La kazrina c controla el tràfic endocític i es un doble regulador de la polimerització d'actina i el transport per microtúbuls
- Autores: Inés Hernández Pérez
- Directores de la Tesis: María Isabel Geli Fernández-Peñaflor (dir. tes.)
- Lectura: En la Universitat Autònoma de Barcelona ( España ) en 2020
- Idioma: español
- Tribunal Calificador de la Tesis: Jens Lüders (presid.), José Ramon Bayascas Ramírez (secret.), Oriol Gallego Moli (voc.)
- Programa de doctorado: Programa de Doctorado en Bioquímica, Biología Molecular y Biomedicina por la Universidad Autónoma de Barcelona
- Materias:
- Enlaces
- Tesis en acceso abierto en: TDX
- Resumen
Eukaryotic cells internalise and redistribute the molecules from their surface through the endocytic pathway. This process is key to nutrient uptake and catabolism, and controls the surface exposure of signalling receptors and cell adhesion complexes, among others. Previous work in the laboratory identified kazrin C as a protein that blocked Clathrin-Mediated Endocytosis (CME) when overexpressed.

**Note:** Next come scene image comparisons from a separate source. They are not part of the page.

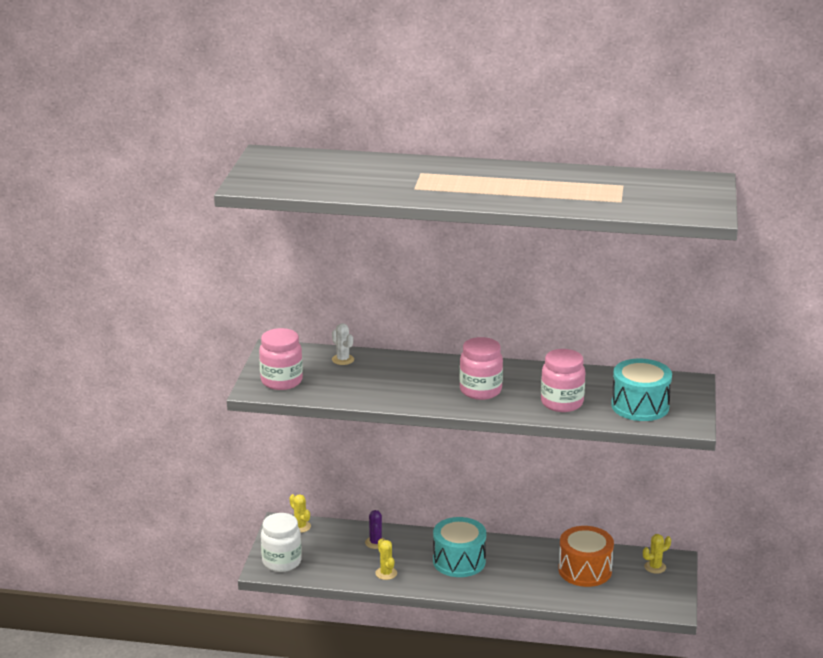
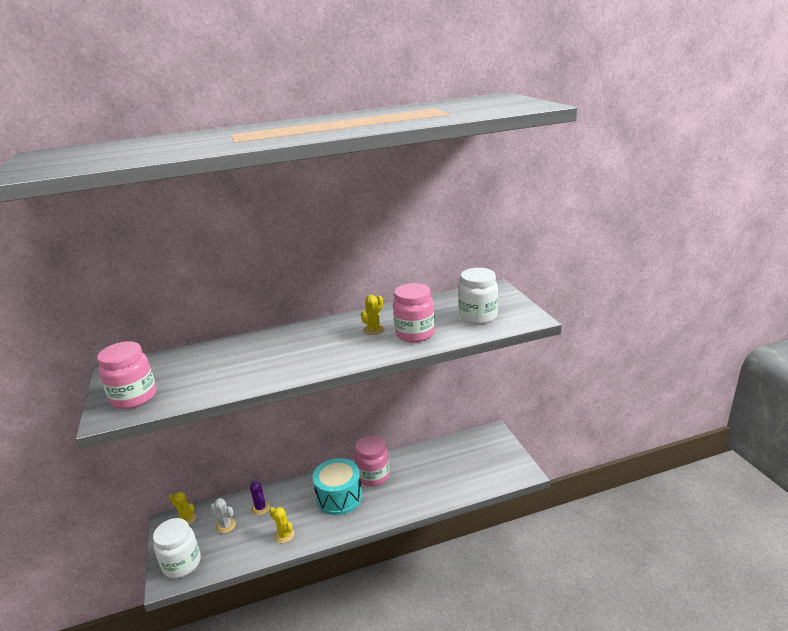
camera: 25 degrees left, 0 degrees up
white cactus [332,323,354,365] -> white cactus moved to [210,498,236,533]
pink jar [459,337,503,400] -> pink jar moved to [354,436,390,486]
orange drum [558,526,614,587] -> none
turquoise drum [611,359,672,421] -> white jar [458,268,498,325]
yellow cactus [643,534,671,574] -> yellow cactus moved to [361,295,385,335]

The work presented in this thesis further supported the role of kazrin in CME, as kazrin KO cells generated with the CRISPR-cas9 system were defective in the uptake of the endocytic marker Transferrin (Tfn). Kazrin C co-localised with markers of adherence junctions, such as N-cadherin, at the plasma membrane and on intracellular structures. Indeed, subcellular fractionation analysis showed the localisation of kazrin in Early Endosomes (EEs). Consistent with a role of kazrin in EEs, kazrin depletion caused an accumulation of N-cadherin-loaded EEs, which showed a more peripheral distribution as compared to WT cells. Kazrin KO cells loaded with Tfn were unable to transport the cargo towards the Endocytic Recycling Compartment (ERC) and had a concomitant defect in Tfn recycling. All phenotypes on KO cells were recovered by the re-expression of GFP-kazrin C but not GFP. These evidences indicated a role of kazrin C in endosomal recycling and the transport of EEs towards the ERC. In agreement with this hypothesis, kazrin depletion caused defects in cellular processes that strongly depend on recycling through the ERC, such as cell migration and cytokinesis.
This study also analysed the molecular mechanisms of kazrin C function in endocytic traffic. Kazrin C was found to interact with the microtubule motors kinesin-1 and dynein, and directly bind to the dynein Light Intermediate Chain LIC1. In fact, kazrin C contains a coiled-coil domain similar to those found in dynein adaptors. Also similar to those, GFP-kazrin C localised to the pericentriolar region, where it seemed to trap EEs. Therefore, we proposed that kazrin C promoted microtubule-dependent transport of EEs, possibly as an EE dynein adaptor. Accordingly, this and previous studies in the laboratory showed direct interactions and partial co-localisations of kazrin C with EE components, such as the AP-1 clathrin adaptor complex and EHD1/3 GTPases. In addition, kazrin C interacted with PI3P and the class III PI3K, and its depletion caused an increase in the endosomal levels of the PI3P probe GFP-FYVE. Finally, we linked kazrin C with another player in endocytic traffic: the Arp2/3-associated machinery for actin polymerisation. Direct interactions were observed with cortactin and N-WASP, as well as co-localisation of GFP-kazrin C with cortactin at the plasma membrane and intracellular structures. Moreover, kazrin depletion caused a reduction in cortical and an increase in endosomal branched actin.
Altogether, we proved that kazrin C functions in endosomal recycling and propose that this function is mediated by the regulation of microtubule-dependent transport, actin polymerisation and PI3P metabolism.